---------- Records to process ----------

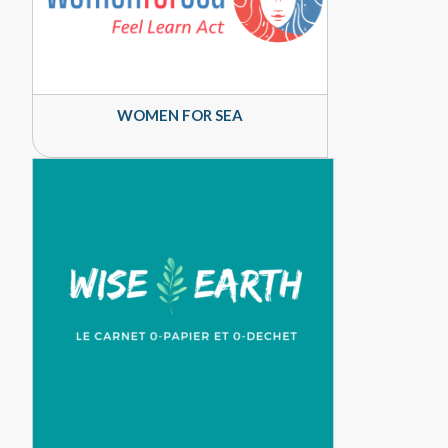
WOMEN FOR SEA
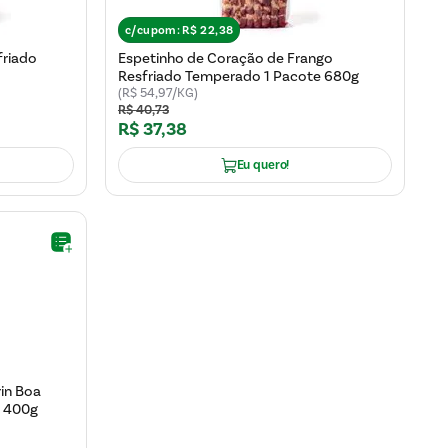
c/cupom:
R$
22
,
38
friado
Espetinho de Coração de Frango
Resfriado Temperado 1 Pacote 680g
(R$ 54,97/KG)
R$
40
,
73
R$
37
,
38
Eu quero!
in Boa
 400g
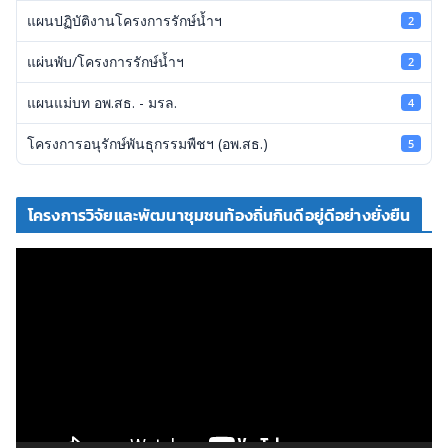
แผนปฏิบัติงานโครงการรักษ์น้ำฯ
2
แผ่นพับ/โครงการรักษ์น้ำฯ
2
แผนแม่บท อพ.สธ. - มรล.
4
โครงการอนุรักษ์พันธุกรรมพืชฯ (อพ.สธ.)
5
โครงการวิจัยและพัฒนาชุมชนท้องถิ่นกินดีอยู่ดีอย่างยั่งยืน
ตั
ว
เ
ล่
น
ไ
ฟ
ล์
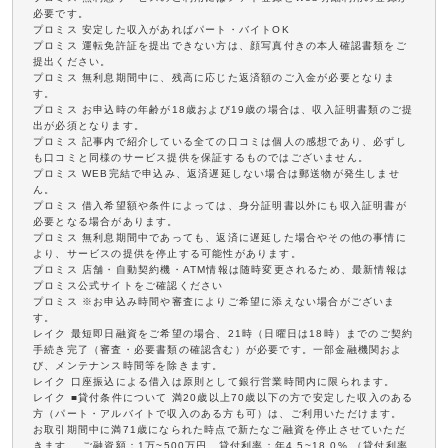
必要です。
プロミス 安定した収入があればパート・バイトOK
プロミス 運転免許証を提出できない方は、顔写真付きの本人確認書類をご
提出ください。
プロミス 無利息期間中に、残高に応じた返済額のご入金が必要となりま
す。
プロミス お申込時の年齢が18歳および19歳の場合は、収入証明書類のご提
出が必須となります。
プロミス 記事内で紹介している全ての口コミは個人の感想であり、必ずし
も口コミと同様のサービス提供を保証するものではございません。
プロミス WEB完結で申込み、返済遅延しない場合は郵送物が発生しませ
ん。
プロミス 借入希望額や条件によっては、身分証明書以外にも収入証明書が
必要となる場合があります。
プロミス 無利息期間中であっても、返済に遅延した場合やその他の事情に
より、サービスの提供を停止する可能性があります。
プロミス 店舗・自動契約機・ATM情報は随時変更されるため、最新情報は
プロミス公式サイトをご確認ください
プロミス ※お申込み時間や審査によりご希望に添えない場合がございま
す。
レイク 最短即日融資をご希望の場合、21時（日曜日は18時）までのご契約
手続き完了（審査・必要書類の確認含む）が必要です。一部金融機関およ
び、メンテナンス時間等を除きます。
レイク 口座振込による借入は原則として銀行営業時間内に限られます。
レイク ■貸付条件について 満20歳以上70歳以下の方で安定した収入のある
方（パート・アルバイトで収入のある方も可）は、ご利用いただけます。
お取引期間中に満71歳になられた時点で新たなご融資を停止させていただ
きます。 ご融資額：1万~500万円、貸付利率：年4.5~18.0% （貸付利率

----------

About this task
Starting with the first line of the data, transcribe every line exactly through the one containing "プロミス 記事内で紹介している全ての口コミは個人の感想であり、必ずし". No pictures go in.

Task output
WOMEN FOR SEA
c/cupom:
R$
22
,
38
friado
Espetinho de Coração de Frango
Resfriado Temperado 1 Pacote 680g
(R$ 54,97/KG)
R$
40
,
73
R$
37
,
38
Eu quero!
in Boa
 400g
แผนปฏิบัติงานโครงการรักษ์น้ำฯ
2
แผ่นพับ/โครงการรักษ์น้ำฯ
2
แผนแม่บท อพ.สธ. - มรล.
4
โครงการอนุรักษ์พันธุกรรมพืชฯ (อพ.สธ.)
5
โครงการวิจัยและพัฒนาชุมชนท้องถิ่นกินดีอยู่ดีอย่างยั่งยืน
ตั
ว
เ
ล่
น
ไ
ฟ
ล์
必要です。
プロミス 安定した収入があればパート・バイトOK
プロミス 運転免許証を提出できない方は、顔写真付きの本人確認書類をご
提出ください。
プロミス 無利息期間中に、残高に応じた返済額のご入金が必要となりま
す。
プロミス お申込時の年齢が18歳および19歳の場合は、収入証明書類のご提
出が必須となります。
プロミス 記事内で紹介している全ての口コミは個人の感想であり、必ずし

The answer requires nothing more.